Communicating for buy-in

communicatingLast week during a leadership development program I was leading, one of the discussion topics revolved around how most people view change as loss. This is true, even if it is a very positive change. Think about that from your own experience in leading or being a part of change efforts. Have you ever heard people express concerns, like:

  • “We’re already doing our best, how can we do more?”
  • “What are those people thinking? They’re not on the front-line with students!”
  • “If I just ignore this, it will go away.”
  • “They don’t know what they’re doing.”
  • “What will happen to my job?”‘

According to John Kotter, author and world-renowned expert on leadership at the Harvard Business School, the goal of communicating a vision and mission for change efforts  is to “get as many people as possible acting to make the vision a reality.”

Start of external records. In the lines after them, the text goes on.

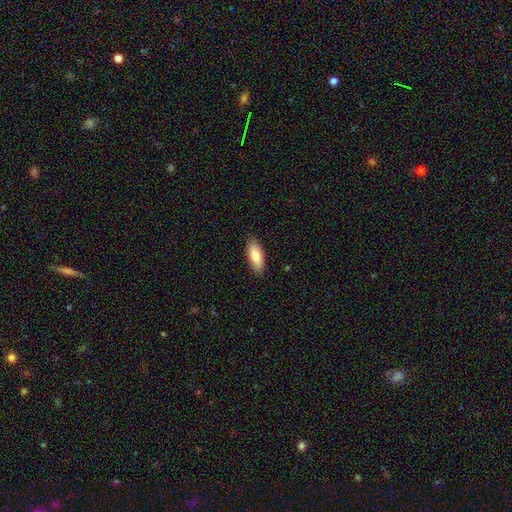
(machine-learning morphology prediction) Smooth or featured?
  - smooth: 80% *
  - featured or disk: 14%
  - star or artifact: 6%
How rounded?
  - in between: 77% *
  - cigar-shaped: 21%
  - round: 2%
Merging?
  - none: 89% *
  - minor disturbance: 9%
  - major disturbance: 2%
  - merger: 1%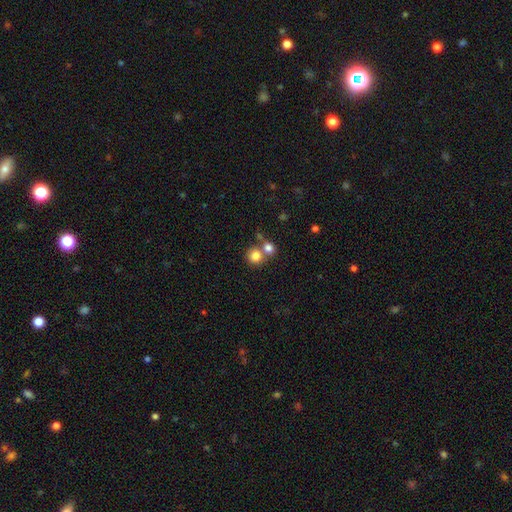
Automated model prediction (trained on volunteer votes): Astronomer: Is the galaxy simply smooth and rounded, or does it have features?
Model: smooth — 81%.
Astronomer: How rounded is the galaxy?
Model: round — 89%.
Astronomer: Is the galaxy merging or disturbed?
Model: none — 51% (runner-up: merger, 40%).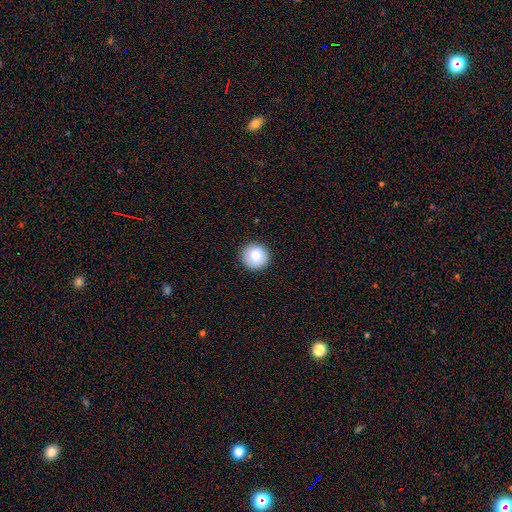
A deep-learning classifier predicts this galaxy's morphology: smooth-or-featured: smooth: 85% | featured or disk: 8% | star or artifact: 8%
  how-rounded: round: 94% | in between: 5% | cigar-shaped: 1%
  merging: none: 90% | minor disturbance: 7% | major disturbance: 2% | merger: 1%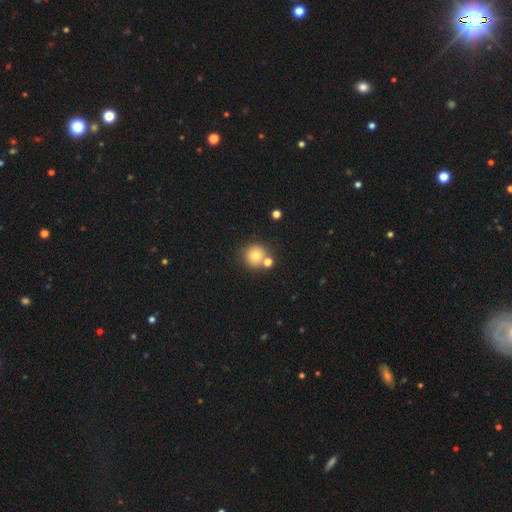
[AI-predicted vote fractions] This appears to be a smooth galaxy with no disk features (76%) that is round (92%). Merging: none (67%).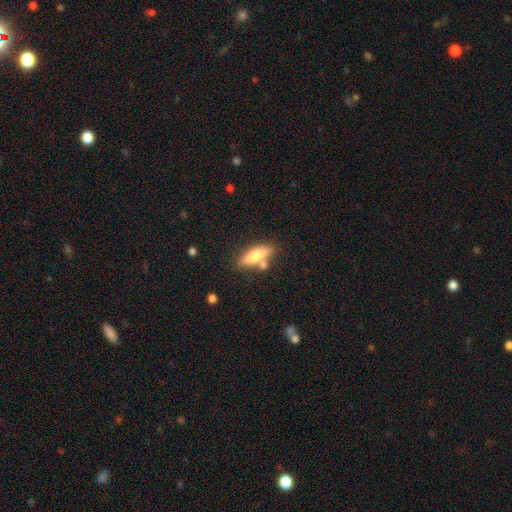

To do that, he argues that effective communication is more than just data transfer. Communicating for buy-in requires addressing people’s anxieties, accepting their anger, and appealing to their emotions on a gut level.

Here’s what Kotter suggests works to communicate change visions and strategies effectively:

  • Keep communication simple and heartfelt, not complex or technocratic
  • Do your homework before communicating, especially to understand what people are feeling
  • Speak to anxieties, confusion, anger, and distrust
  • Rid communication channels of junk so that important messages can go through
  • Use technologies to help people see the vision (intranet, video, ITV, etc.) and to enhance in-person communication

In addition, to communicate for buy-in, I recommend having real dialogue with those affected. Not just an information session, with a brief Q&A, but a real live discussion, where people can get their concerns, anxieties, and fears out on the table and work toward common goals. It may seem scary at first to engage in a dialogue like this, but it is the fastest route for building buy-in in any change effort.

What Kotter says doesn’t work is:

  • Undercommunicating (which happens all the time)
  • Speaking as though you are only transferring information
  • Accidentally fostering cynicism by not walking the talk

In your experience, what has worked best to communicate for buy-in and engage people in making the vision a reality?